Dataset entries:
--- START ---

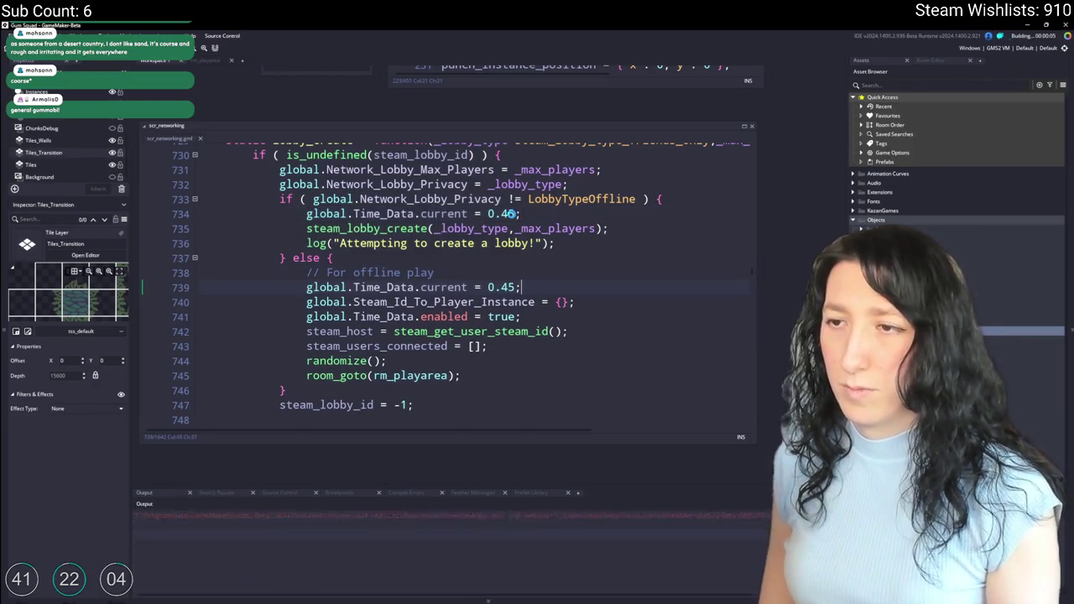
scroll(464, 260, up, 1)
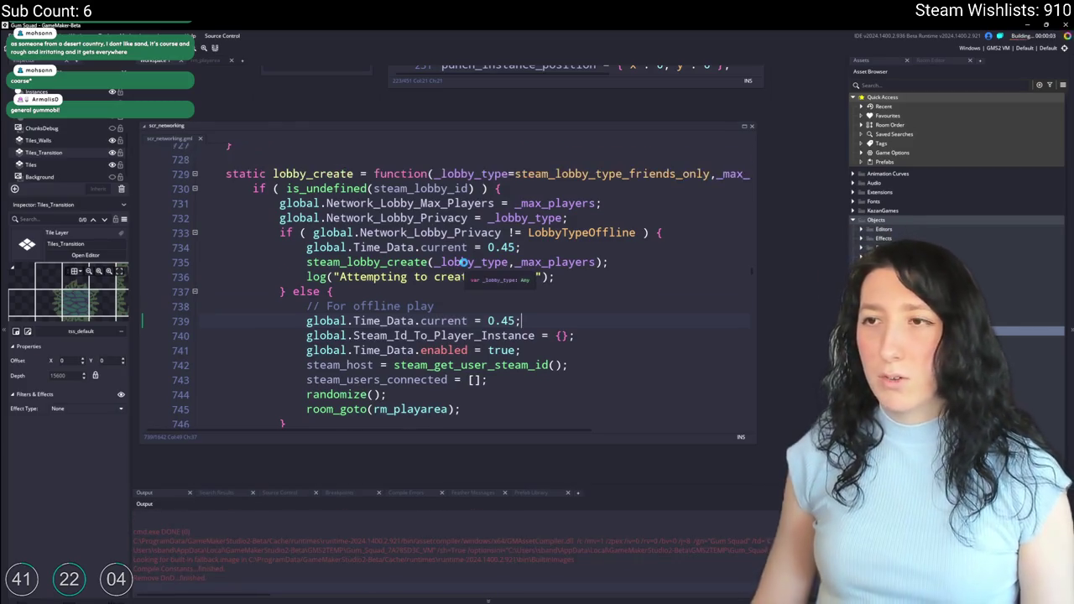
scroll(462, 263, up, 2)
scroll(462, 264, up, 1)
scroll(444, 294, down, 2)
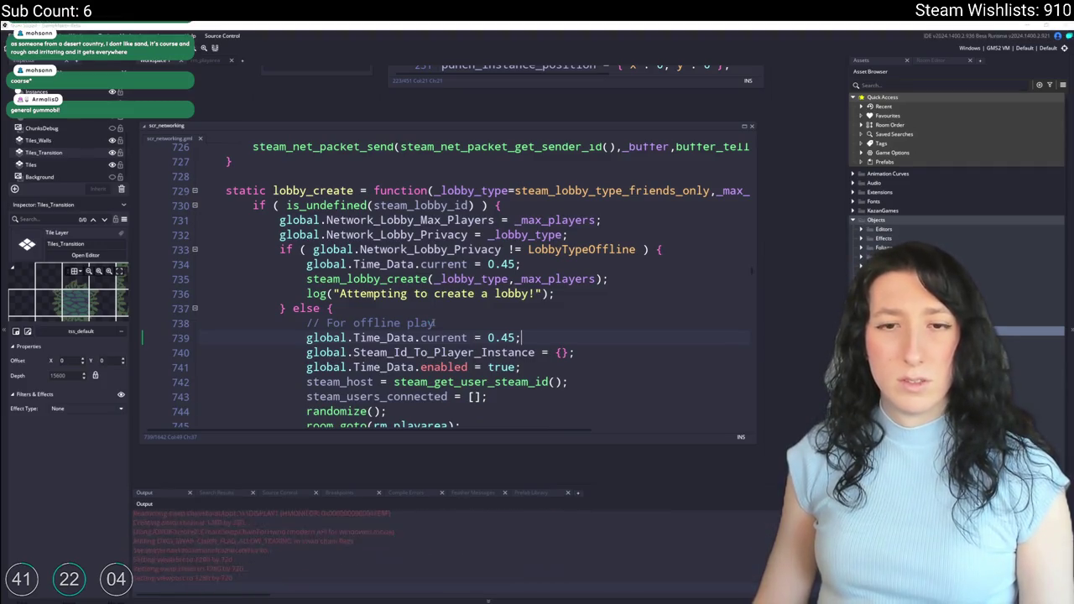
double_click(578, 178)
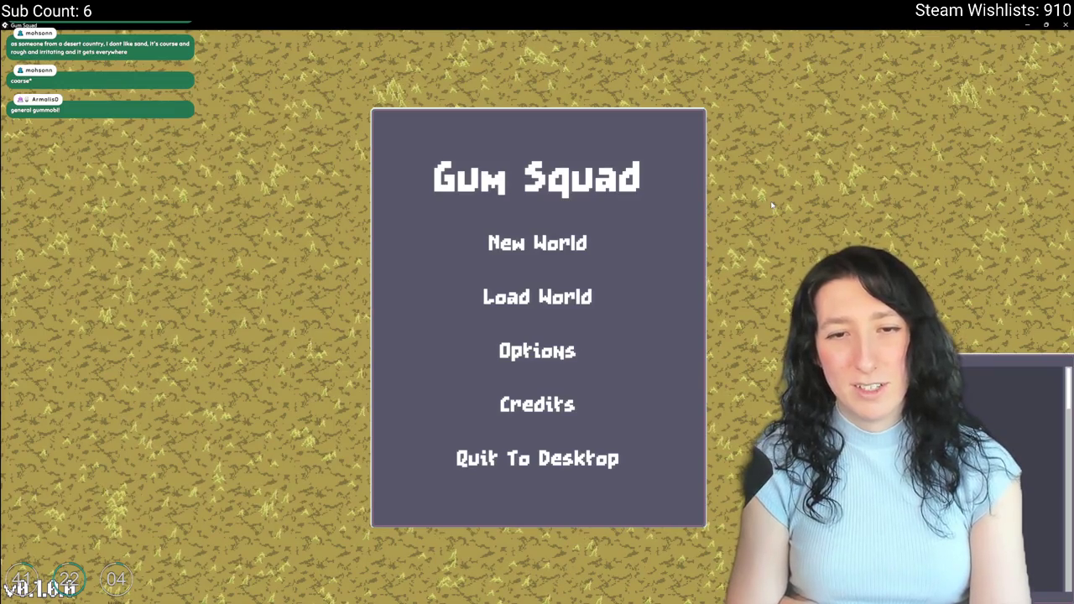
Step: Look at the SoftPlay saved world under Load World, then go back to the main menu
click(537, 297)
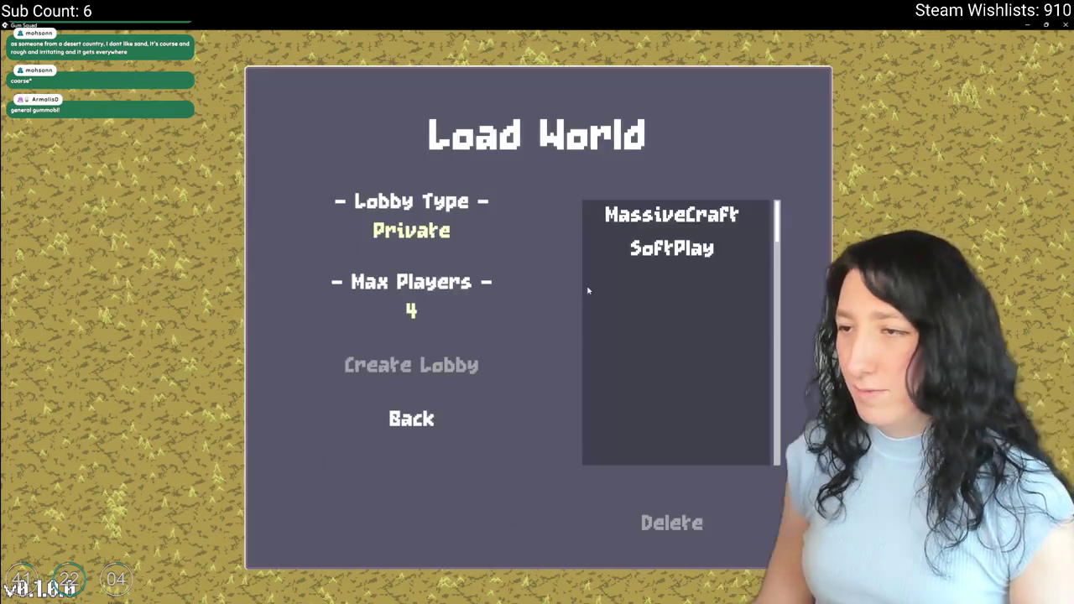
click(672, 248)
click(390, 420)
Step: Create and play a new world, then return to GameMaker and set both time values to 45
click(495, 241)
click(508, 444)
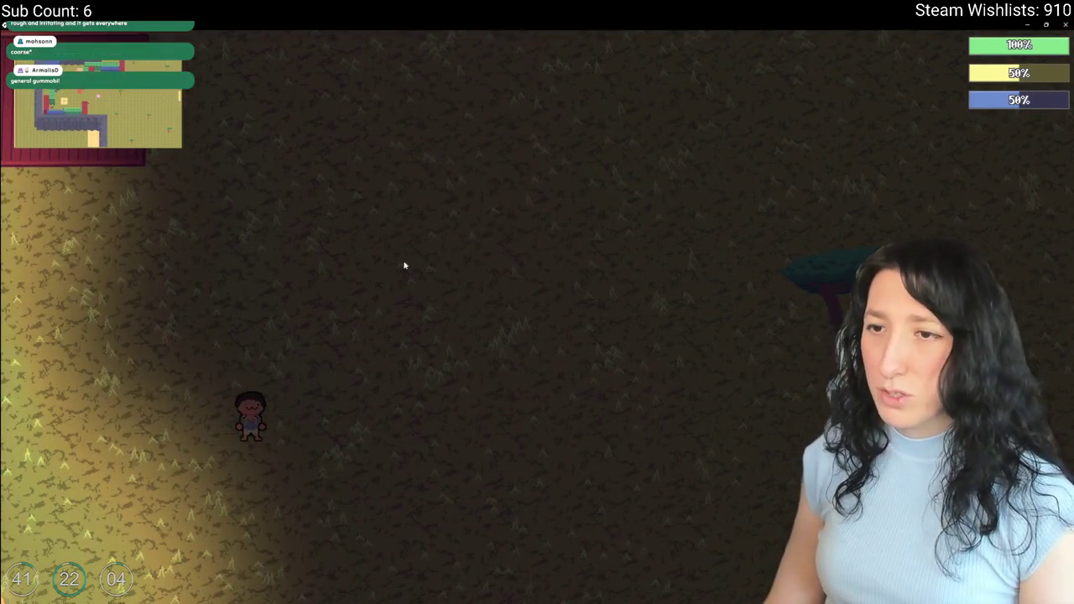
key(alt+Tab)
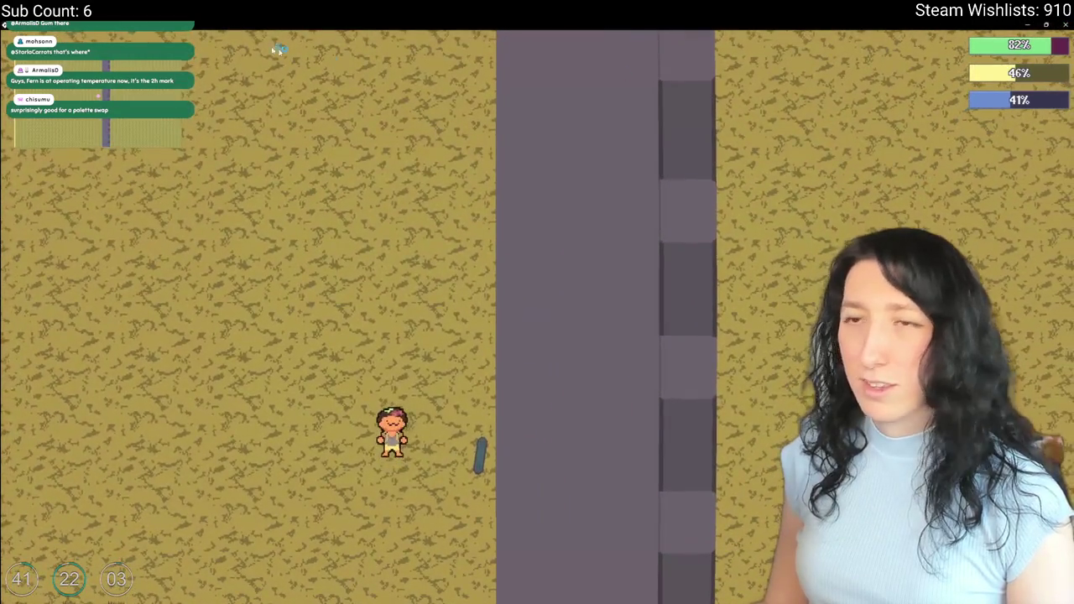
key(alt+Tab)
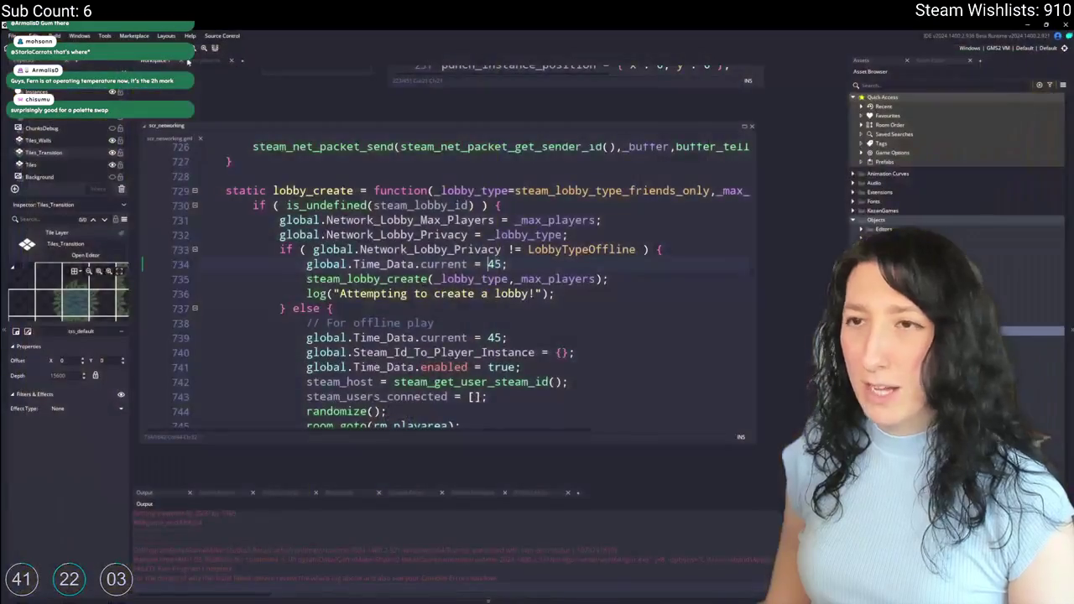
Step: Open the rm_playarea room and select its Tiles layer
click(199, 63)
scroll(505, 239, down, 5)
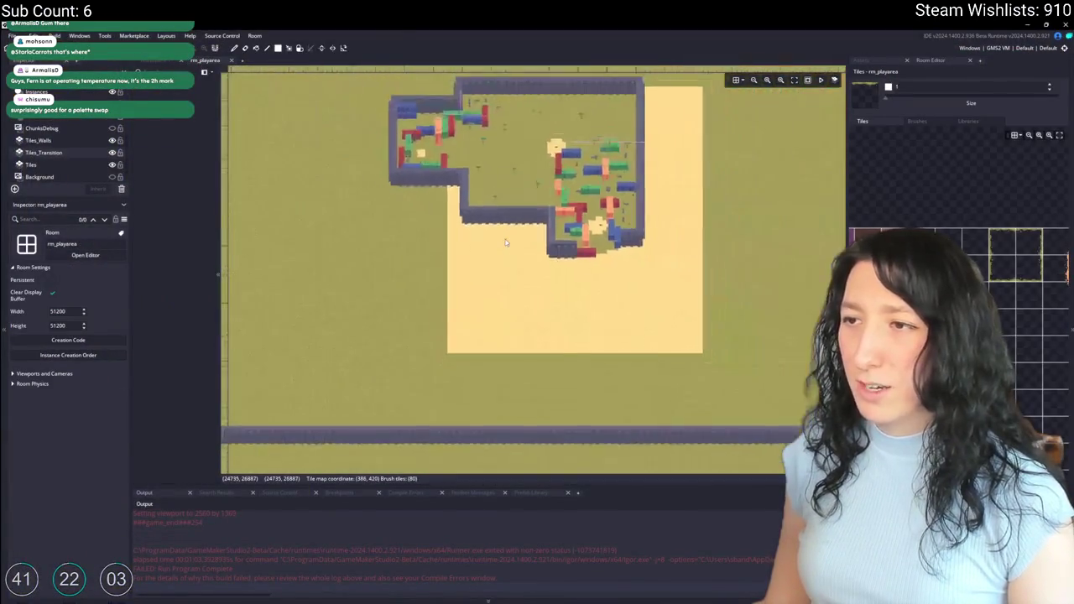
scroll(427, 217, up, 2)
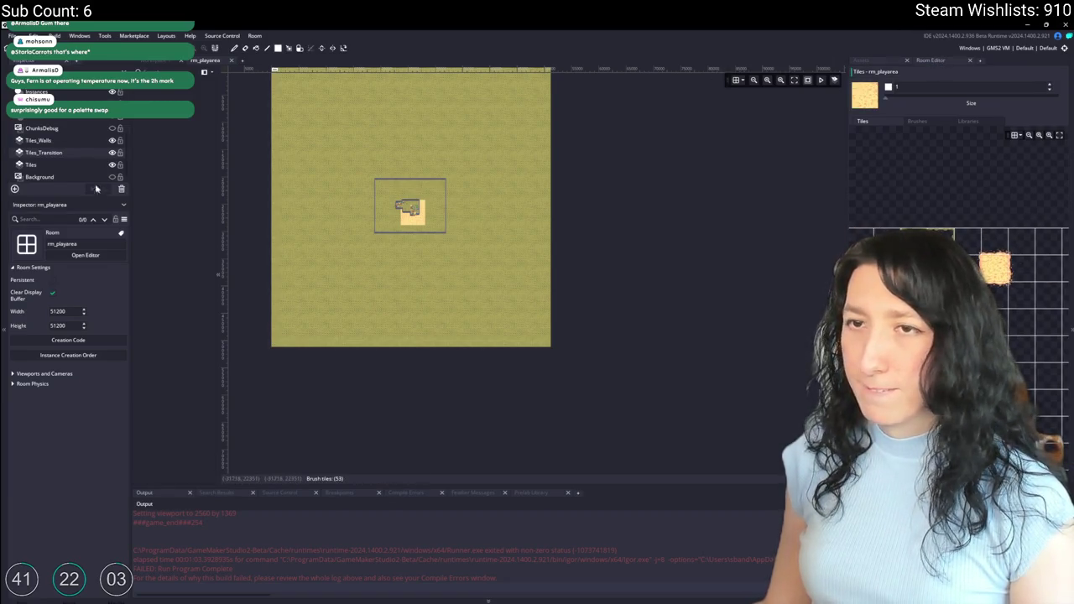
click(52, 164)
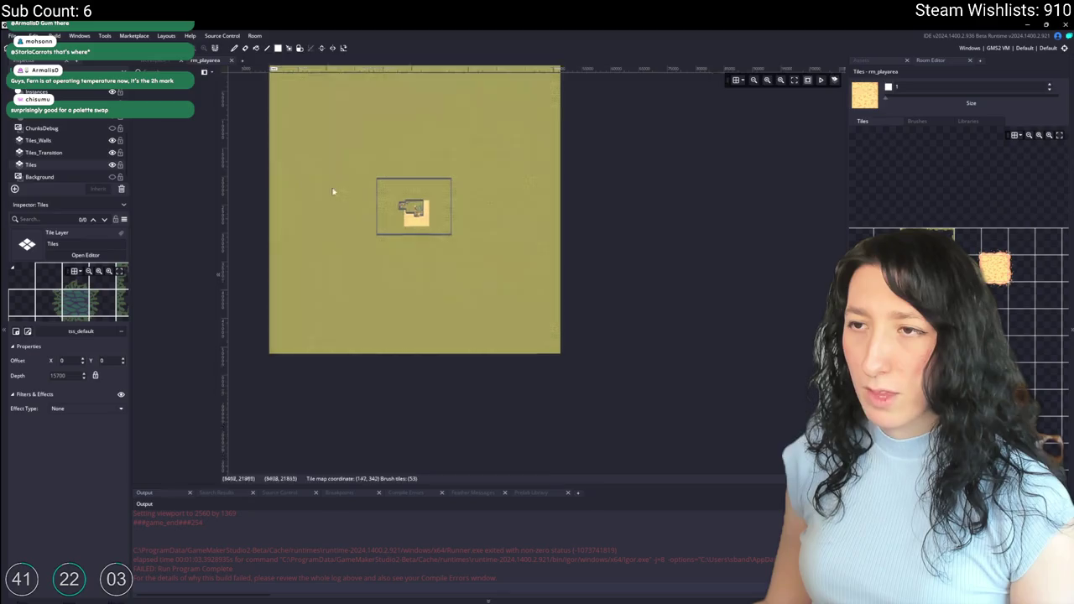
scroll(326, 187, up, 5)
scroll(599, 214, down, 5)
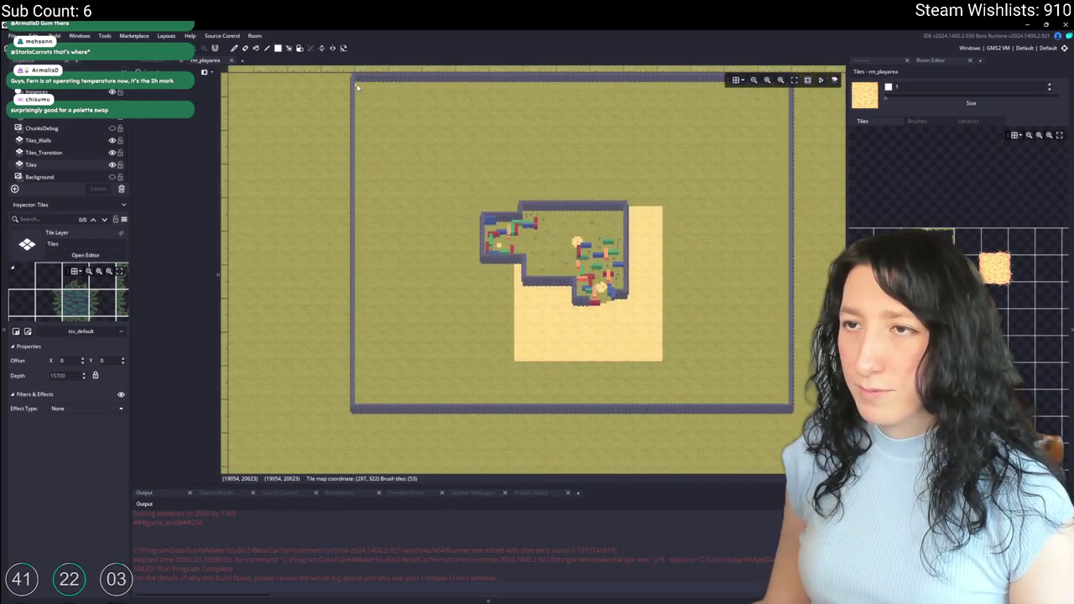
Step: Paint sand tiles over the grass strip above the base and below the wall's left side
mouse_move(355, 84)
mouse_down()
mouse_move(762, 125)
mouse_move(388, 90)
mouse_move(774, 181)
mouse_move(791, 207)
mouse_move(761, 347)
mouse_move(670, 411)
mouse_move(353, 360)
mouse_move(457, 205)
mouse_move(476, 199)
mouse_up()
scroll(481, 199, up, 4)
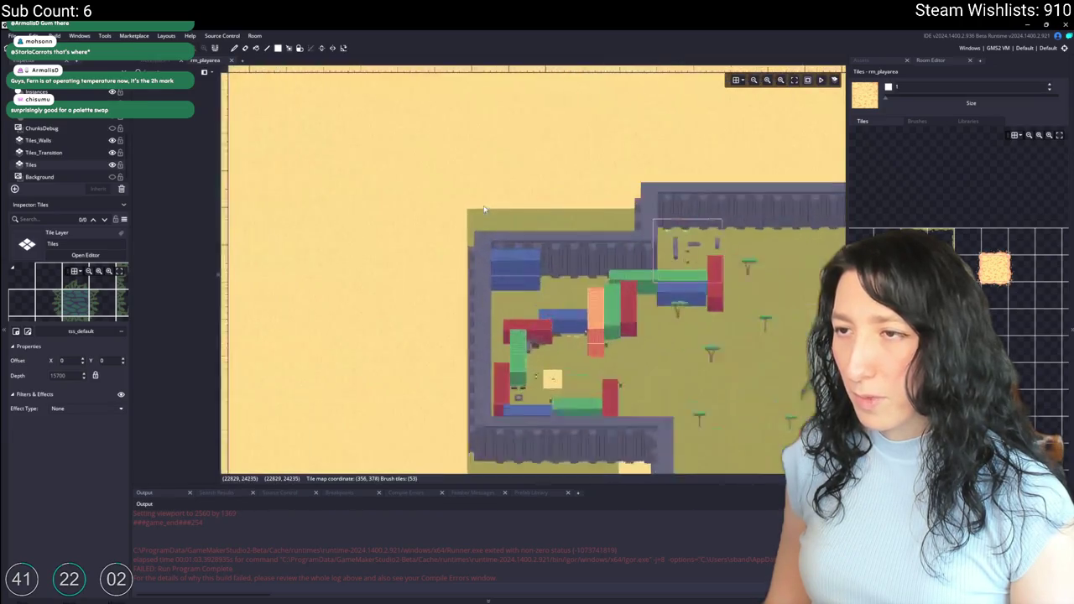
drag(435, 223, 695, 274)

--- END ---

ASSIGNMENT:
Take the line that contains "click(52, 164)" as the first and the last line of the records as the end, and please quote those lines exactly, pictures omitted.

REPLY TO THE TASK:
click(52, 164)
scroll(326, 187, up, 5)
scroll(599, 214, down, 5)
Step: Paint sand tiles over the grass strip above the base and below the wall's left side
mouse_move(355, 84)
mouse_down()
mouse_move(762, 125)
mouse_move(388, 90)
mouse_move(774, 181)
mouse_move(791, 207)
mouse_move(761, 347)
mouse_move(670, 411)
mouse_move(353, 360)
mouse_move(457, 205)
mouse_move(476, 199)
mouse_up()
scroll(481, 199, up, 4)
drag(435, 223, 695, 274)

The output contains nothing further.